Orgoglioso di essere un Moser?

"Chiaramente sì, anche se il merito è tutto dello zio".

Ha mai parlato con suo zio di Saronni?

"Molto poco, quasi niente. Non ama parlare di quello là, come ama apostrofarlo generalmente lui. Sa una cosa?... Io volevo essere come Saronni. Mi sono sempre sentito molto più vicino a Beppe come atleta. Io ho ancora negli occhi la fucilata di Goodwood, non la vittoria dello zio a San Cristobal. Quel tipo di fucilata mi ha sempre ispirato e in qualche occasione ho cercato di emularla anch'io. Certo, le mie erano sparatine, ma le ho fatte anch'io: non certo a quel livello".

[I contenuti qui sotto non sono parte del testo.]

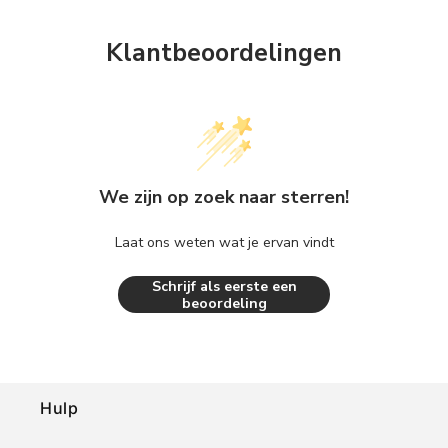
Klantbeoordelingen
We zijn op zoek naar sterren!
Laat ons weten wat je ervan vindt
Schrijf als eerste een
beoordeling
Hulp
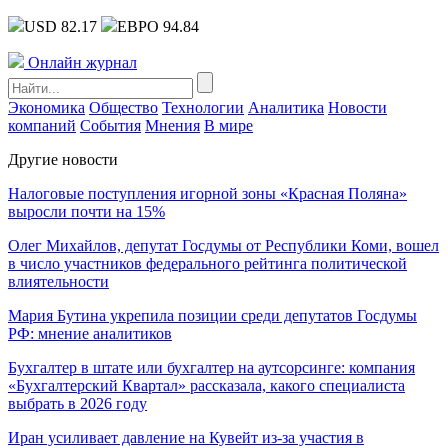
USD 82.17
ЕВРО 94.84
Онлайн журнал
Экономика
Общество
Технологии
Аналитика
Новости
компаний
События
Мнения
В мире
Другие новости
Налоговые поступления игорной зоны «Красная Поляна»
выросли почти на 15%
Олег Михайлов, депутат Госдумы от Республики Коми, вошел
в число участников федерального рейтинга политической
влиятельности
Мария Бутина укрепила позиции среди депутатов Госдумы
РФ: мнение аналитиков
Бухгалтер в штате или бухгалтер на аутсорсинге: компания
«Бухгалтерский Квартал» рассказала, какого специалиста
выбрать в 2026 году
Иран усиливает давление на Кувейт из-за участия в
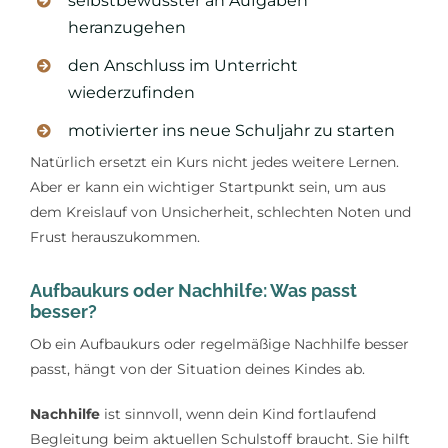
selbstbewusster an Aufgaben
heranzugehen
den Anschluss im Unterricht
wiederzufinden
motivierter ins neue Schuljahr zu starten
Natürlich ersetzt ein Kurs nicht jedes weitere Lernen.
Aber er kann ein wichtiger Startpunkt sein, um aus
dem Kreislauf von Unsicherheit, schlechten Noten und
Frust herauszukommen.
Aufbaukurs oder Nachhilfe: Was passt
besser?
Ob ein Aufbaukurs oder regelmäßige Nachhilfe besser
passt, hängt von der Situation deines Kindes ab.
Nachhilfe
ist sinnvoll, wenn dein Kind fortlaufend
Begleitung beim aktuellen Schulstoff braucht. Sie hilft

Pogacar dominatore assoluto: c'è chi lo ama e chi non lo sopporta. Lei quando parte Taddeo spegne il televisore o lo tiene acceso?

"La discussione è legittima e mi piace un sacco, ma io sono dalla parte di chi lo tiene acceso. Qualche anno fa c'erano discussioni molto più cupe, oggi finalmente si parla solo di ciclismo. Di grande ciclismo".

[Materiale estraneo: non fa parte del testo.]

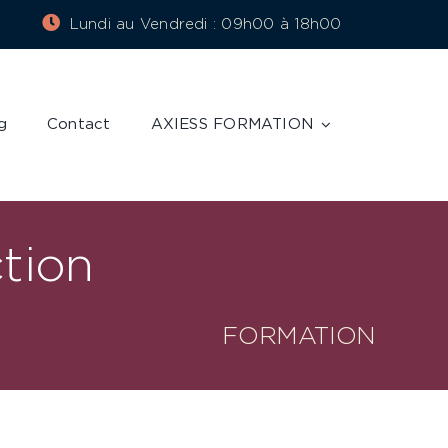
Lundi au Vendredi : 09h00 à 18h00
g
Contact
AXIESS FORMATION
ction
FORMATION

Se noi togliessimo Pogacar, almeno in questo finale di stagione Evenepoel avrebbe vinto tutto.

"È così. Taddeo sembra che non abbia rivali perché è troppo più forte. Ma anche il primo dei battuti è di un altro pianeta: la musica cambierebbe di poco".

Questo è un ciclismo di grandi campioni, che semplifica tutto: c'è un ciclismo che aiuta la memoria. Vincono i soliti.

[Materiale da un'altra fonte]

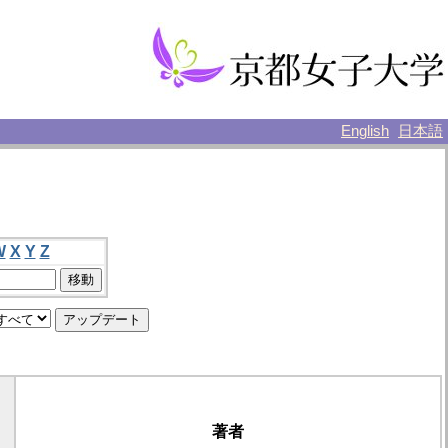
English
日本語
W
X
Y
Z
著者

"È facile ricordarseli: è vero. E io apprezzo di più quando le sfide sono chiuse a pochi. Ci sono state stagioni nelle quali vincevano in trenta e nessuno si ricordava chi avesse vinto e cosa. Con questi cinque/sei fenomeni tutti si ricordano delle loro gesta e di quello che hanno vinto. Nel tennis, dopo Federer, Nadal e Djokovic, siamo passati a Alcaraz e Sinner: vincono solo loro. Io sono sempre dalla parte dei grandi campioni. Sono per lo sport di eccellenza. Pensi che quest'anno ho criticato Pogacar nell'ultima settimana di Tour, quando si è limitato a controllare. A me piace quando stravince".

Perché la piccola parrocchia del ciclismo, come amava definire la famiglia del ciclismo Mario Fossati, ha sempre da ridire su questi fenomeni del pedale: non sono mai contenti. E, rispetto al grande pubblico generalista che si è invece riavvicinato al ciclismo, ha sempre da storcere il naso?

"Forse perché non ci basta mai. Ci lamentavamo quando vinceva Froome, perché andava troppo forte, ma le sue prestazioni erano computerizzate e di una noia pazzesca. Pogacar, Van der Poel e Evenepoel non corrono solo per vincere, ma per divertirci. E il grande pubblico apprezza, basta vedere quanta gente c'era sulle strade del Lombardia, i cosiddetti intenditori, la piccola parrocchia del ciclismo come ha detto lei, critica perché pensa di essere più colta e preparata, intelligente ed elitaria. Non vuole stare con il gruppo: quello del popolo, degli appassionati".

Che cosa non le piace?

"Questi campioni meriterebbero ancora di più, ancora più seguito e attenzioni, ma è il ciclismo il vero problema del ciclismo".